Keypoint coordinate data:
◆ ◆ ◆ ◆ ◆ ◆ ◆

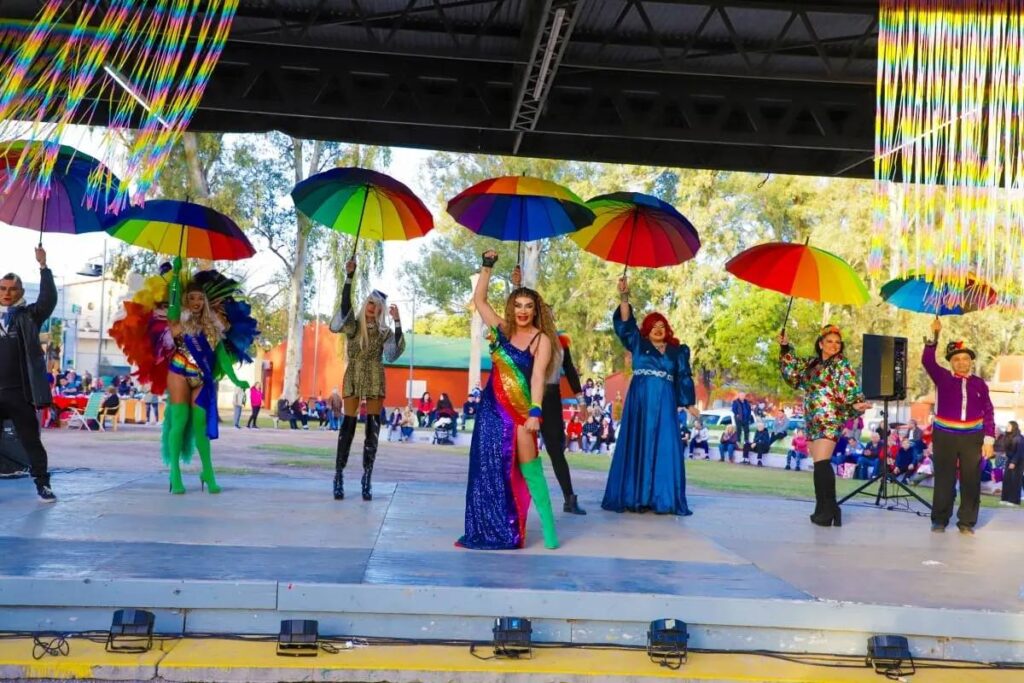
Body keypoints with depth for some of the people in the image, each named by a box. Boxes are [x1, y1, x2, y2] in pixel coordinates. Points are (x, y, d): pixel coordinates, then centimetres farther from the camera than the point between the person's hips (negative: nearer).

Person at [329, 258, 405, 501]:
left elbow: (396, 352, -8)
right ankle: (338, 477, -4)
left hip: (375, 381, 2)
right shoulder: (353, 325, 6)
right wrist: (349, 277, -24)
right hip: (353, 379, -1)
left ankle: (367, 479, 1)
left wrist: (397, 321, -12)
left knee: (373, 428, -1)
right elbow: (345, 305, -14)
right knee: (348, 425, -5)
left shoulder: (385, 332, 9)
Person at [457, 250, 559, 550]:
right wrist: (487, 268, 2)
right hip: (492, 407, 5)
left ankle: (548, 529, -3)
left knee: (529, 470, -7)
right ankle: (493, 530, 14)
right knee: (490, 468, 6)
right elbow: (479, 300, 11)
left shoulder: (541, 339, -6)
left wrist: (534, 411, -26)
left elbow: (537, 376, -16)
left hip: (520, 409, -5)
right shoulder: (502, 329, 8)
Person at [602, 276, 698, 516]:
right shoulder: (638, 344, 8)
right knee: (636, 448, -2)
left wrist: (689, 404, 2)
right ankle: (635, 498, -1)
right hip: (640, 402, -1)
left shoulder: (677, 350, 11)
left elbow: (684, 377, 9)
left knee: (663, 449, -3)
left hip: (664, 404, 1)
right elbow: (625, 323, -3)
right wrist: (624, 297, -15)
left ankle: (662, 499, -2)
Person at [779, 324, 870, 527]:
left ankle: (829, 509, -14)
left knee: (822, 463, -16)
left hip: (829, 421, -7)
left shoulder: (841, 365, -4)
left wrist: (856, 405, -31)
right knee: (819, 465, 7)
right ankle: (823, 509, 12)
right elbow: (792, 372, 26)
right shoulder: (812, 363, 15)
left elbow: (850, 390, -11)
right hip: (812, 421, 7)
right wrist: (785, 348, 20)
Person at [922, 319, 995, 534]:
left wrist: (989, 438, -3)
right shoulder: (942, 378, 2)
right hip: (945, 435, -1)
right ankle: (940, 520, 11)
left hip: (972, 437, 1)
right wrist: (935, 335, -21)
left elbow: (988, 412, 5)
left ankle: (967, 522, 12)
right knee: (944, 479, 3)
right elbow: (927, 361, -13)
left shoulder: (979, 383, 5)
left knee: (971, 480, 3)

◆ ◆ ◆ ◆ ◆ ◆ ◆

Your answer should be the lines from the one containing "right elbow: (479, 300, 11)" to the end of the entries above, restated exactly and alone.

right elbow: (479, 300, 11)
left shoulder: (541, 339, -6)
left wrist: (534, 411, -26)
left elbow: (537, 376, -16)
left hip: (520, 409, -5)
right shoulder: (502, 329, 8)
Person at [602, 276, 698, 516]:
right shoulder: (638, 344, 8)
right knee: (636, 448, -2)
left wrist: (689, 404, 2)
right ankle: (635, 498, -1)
right hip: (640, 402, -1)
left shoulder: (677, 350, 11)
left elbow: (684, 377, 9)
left knee: (663, 449, -3)
left hip: (664, 404, 1)
right elbow: (625, 323, -3)
right wrist: (624, 297, -15)
left ankle: (662, 499, -2)
Person at [779, 324, 870, 527]:
left ankle: (829, 509, -14)
left knee: (822, 463, -16)
left hip: (829, 421, -7)
left shoulder: (841, 365, -4)
left wrist: (856, 405, -31)
right knee: (819, 465, 7)
right ankle: (823, 509, 12)
right elbow: (792, 372, 26)
right shoulder: (812, 363, 15)
left elbow: (850, 390, -11)
right hip: (812, 421, 7)
right wrist: (785, 348, 20)
Person at [922, 319, 995, 534]:
left wrist: (989, 438, -3)
right shoulder: (942, 378, 2)
right hip: (945, 435, -1)
right ankle: (940, 520, 11)
left hip: (972, 437, 1)
right wrist: (935, 335, -21)
left elbow: (988, 412, 5)
left ankle: (967, 522, 12)
right knee: (944, 479, 3)
right elbow: (927, 361, -13)
left shoulder: (979, 383, 5)
left knee: (971, 480, 3)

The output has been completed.